## Reading passage:
▼

Update deployment throttling - Alibaba Cloud Model Studio

Update the throttling settings for a specified deployment.

Prerequisites

You have read Introduction to model deployment and Use API for model deployment and are familiar with the basic steps for deploying models on the Model Studio platform.
You have an API key for Model Studio. For instructions, see Obtain an API key.

Update model deployment settings

Note

For the model unit deployment method, only some models support modifying the rpm and tpm settings.

Endpoint

PUT https://dashscope-intl.aliyuncs.com/api/v1/deployments/{deployed_model}/update

Request example

Use the following command to update the throttling settings for a specified deployment:

curl -X PUT "https://dashscope-intl.aliyuncs.com/api/v1/deployments/{deployed_model}/update" \
--header "Authorization: Bearer $DASHSCOPE_API_KEY" \
--header 'Content-Type: application/json' \
--data '{
    "rpm_limit": 1000,
    "tpm_limit": 200
}'

Request parameters

Parameter	Type	In	Required	Description
deployed_model	String	path	Yes	The unique identifier for the deployment. Obtain it by calling the Create a deployment or List deployments operation.

▲

## Information provided:
▼

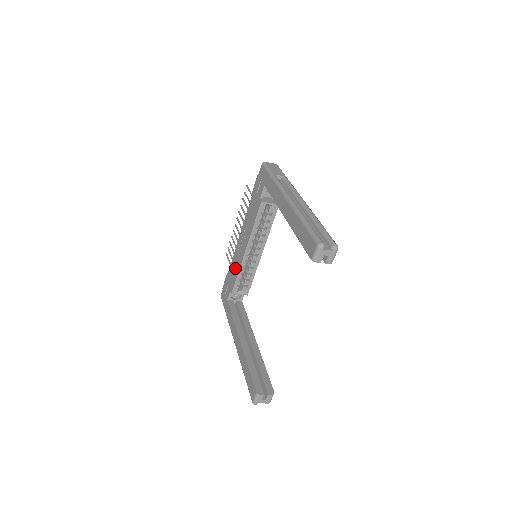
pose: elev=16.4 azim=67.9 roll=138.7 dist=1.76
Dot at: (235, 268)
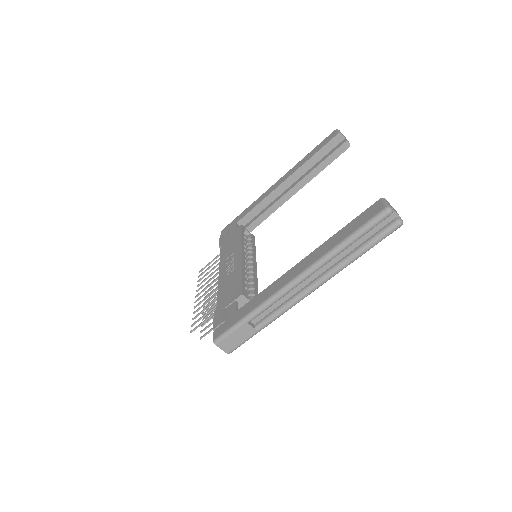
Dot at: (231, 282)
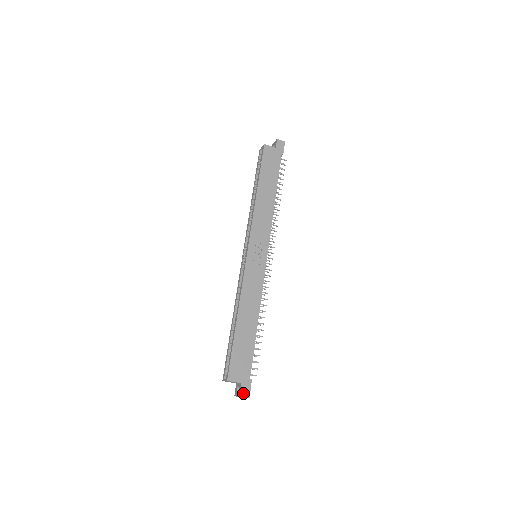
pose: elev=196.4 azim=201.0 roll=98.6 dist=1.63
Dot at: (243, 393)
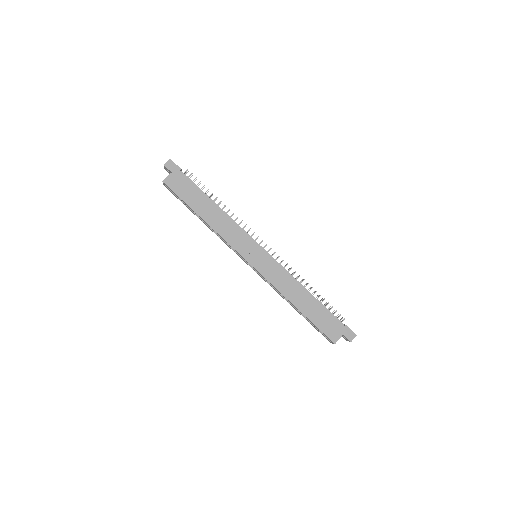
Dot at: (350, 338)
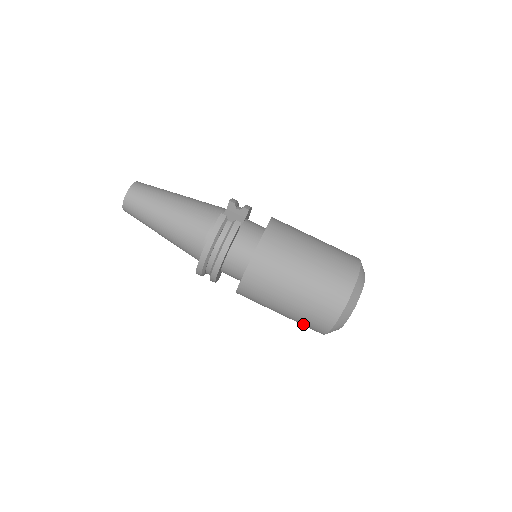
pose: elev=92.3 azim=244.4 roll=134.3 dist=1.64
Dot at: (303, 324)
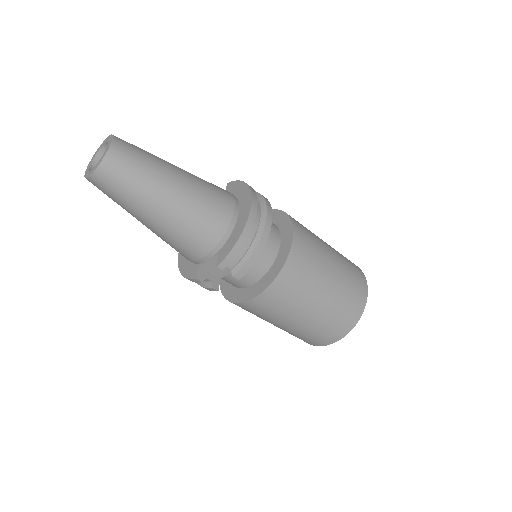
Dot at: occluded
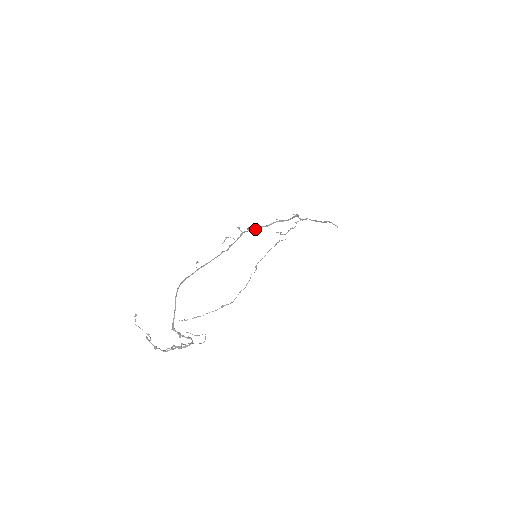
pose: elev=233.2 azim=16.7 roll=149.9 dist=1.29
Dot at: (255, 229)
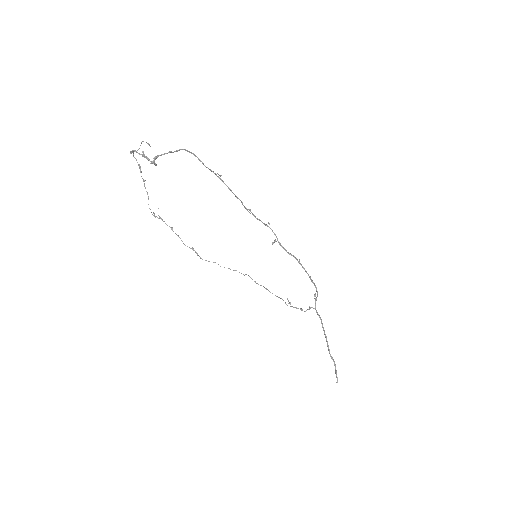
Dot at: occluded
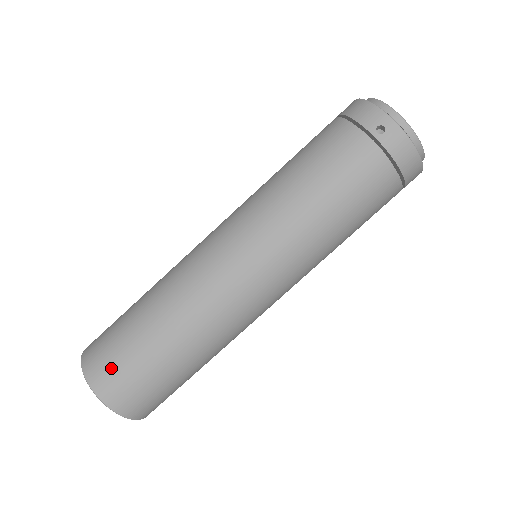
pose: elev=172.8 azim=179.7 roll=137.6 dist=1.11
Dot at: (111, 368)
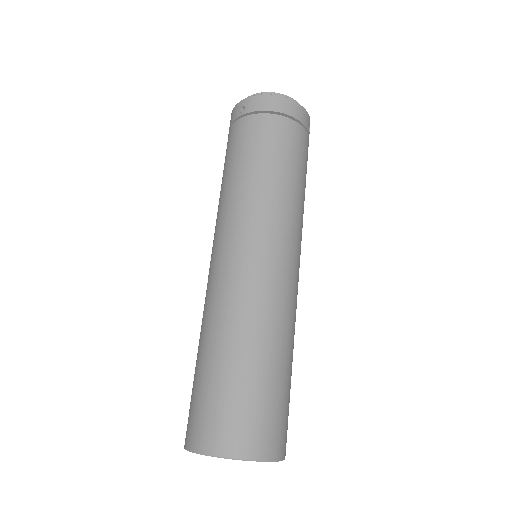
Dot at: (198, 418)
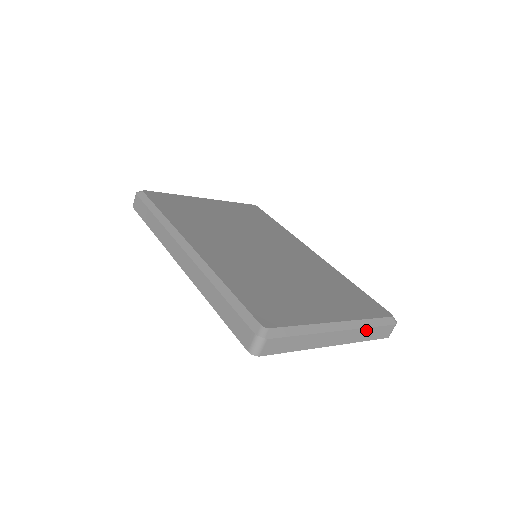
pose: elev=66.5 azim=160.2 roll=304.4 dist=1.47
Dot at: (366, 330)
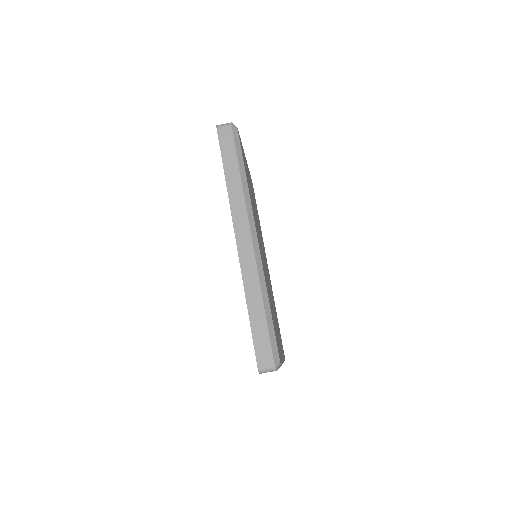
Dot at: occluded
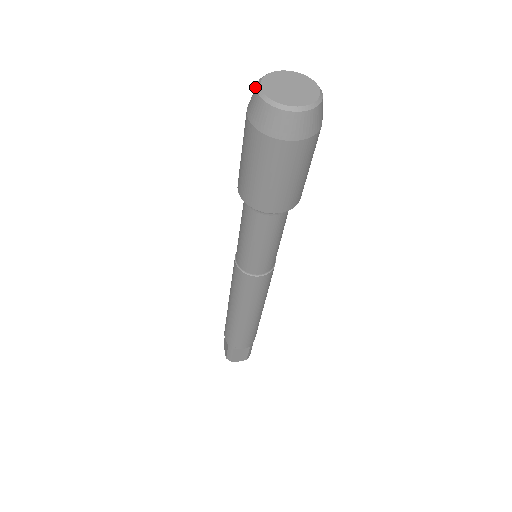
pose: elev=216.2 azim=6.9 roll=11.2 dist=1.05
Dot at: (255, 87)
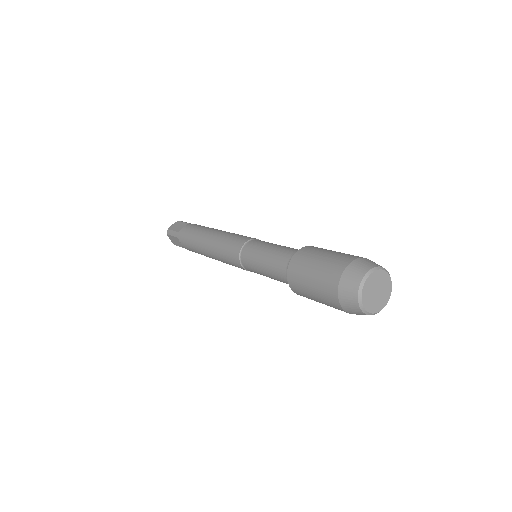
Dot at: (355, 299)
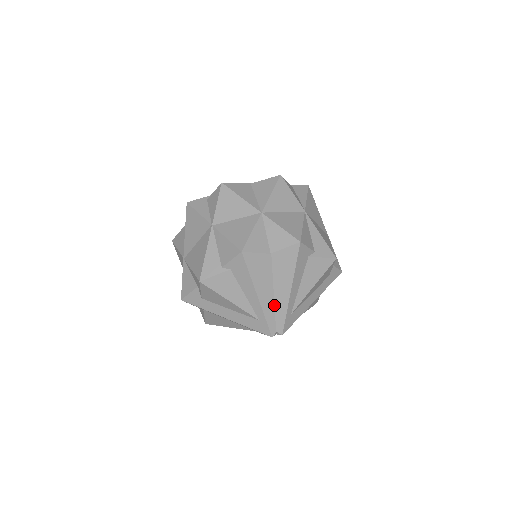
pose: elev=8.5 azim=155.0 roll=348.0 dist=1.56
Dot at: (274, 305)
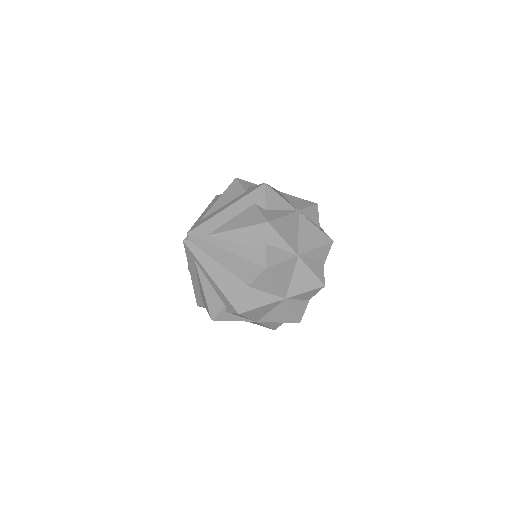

▲

## Your instructions:
Please say, from the deployment throttling page, which two operations can be called to obtain the deployed_model identifier.

## Complete response:
Create a deployment or List deployments.